WHAT YOU ARE ASKED TO DO —
Transcribe the data below word for word, omitting the pictures.

ENTRIES SUPPLIED —
┌──

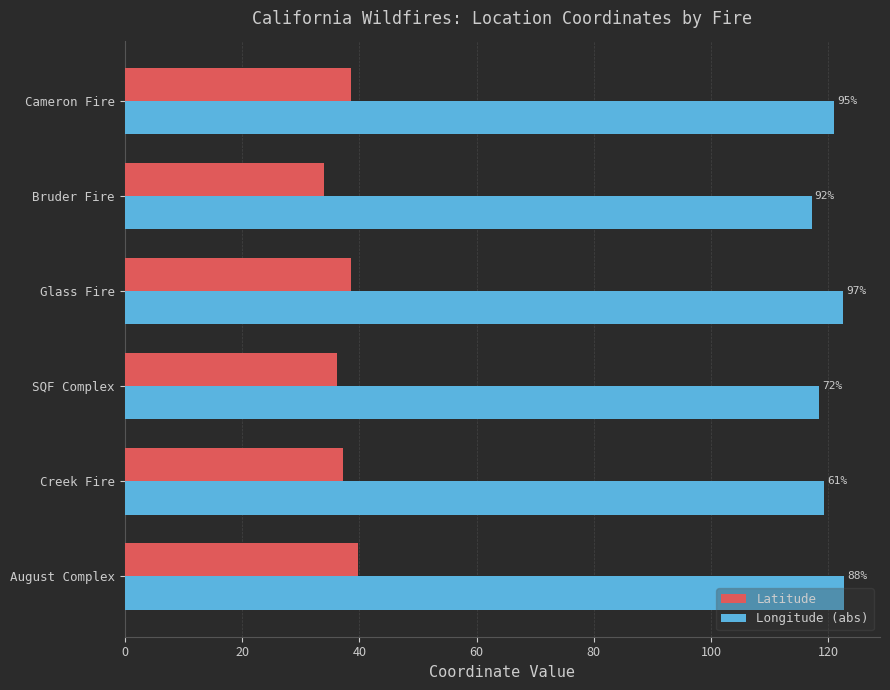

What is the difference between the second highest and second lowest values in the Longitude (abs) series?

4.0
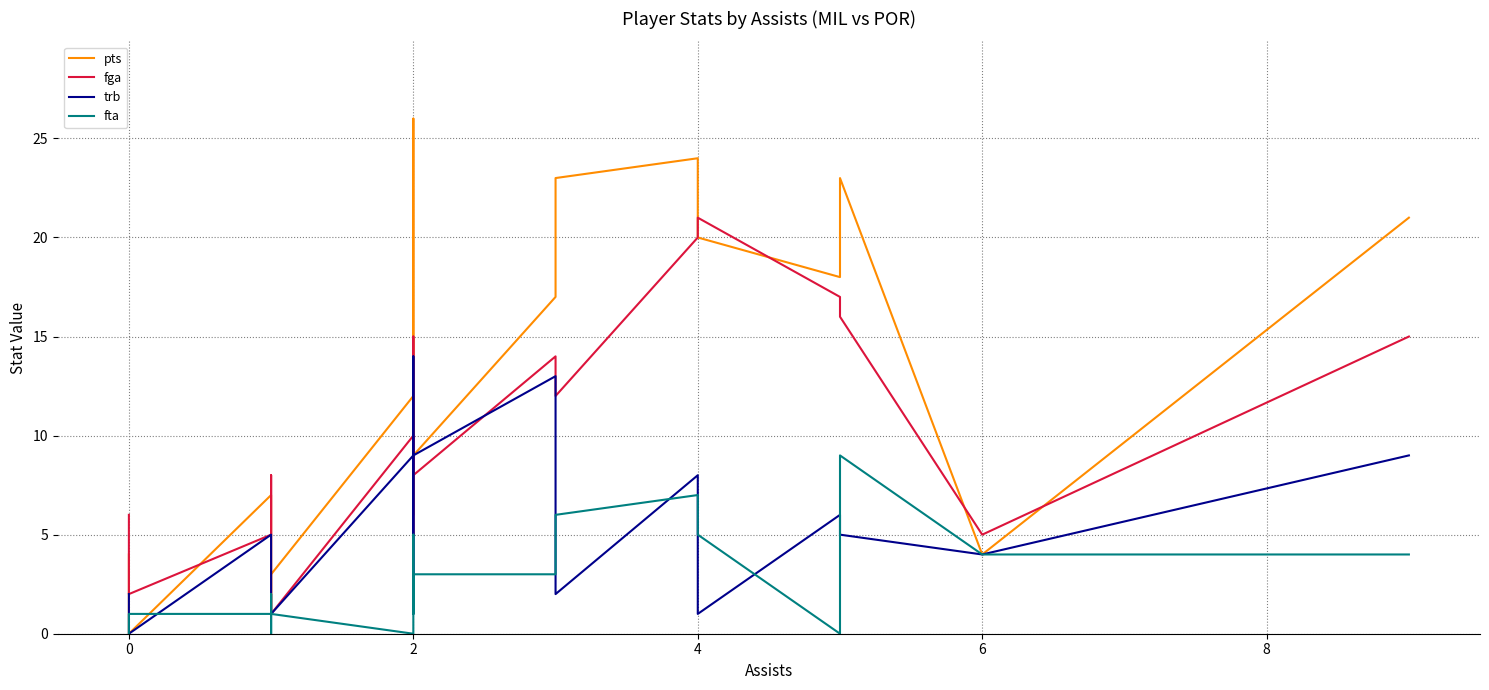

How many interior local peaks does the fga series have?

5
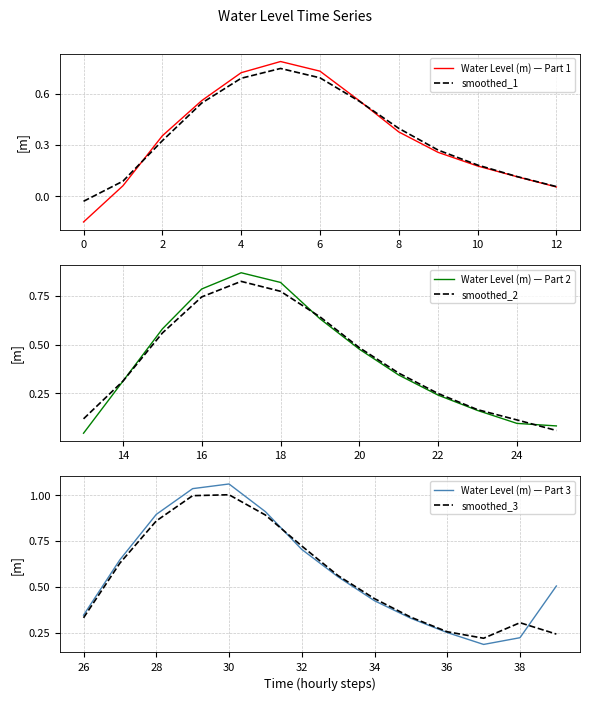

How many values are above zero?

39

└──

ANSWER BOX —
What is the difference between the second highest and second lowest values in the Longitude (abs) series?

4.0

How many interior local peaks does the fga series have?

5

How many values are above zero?

39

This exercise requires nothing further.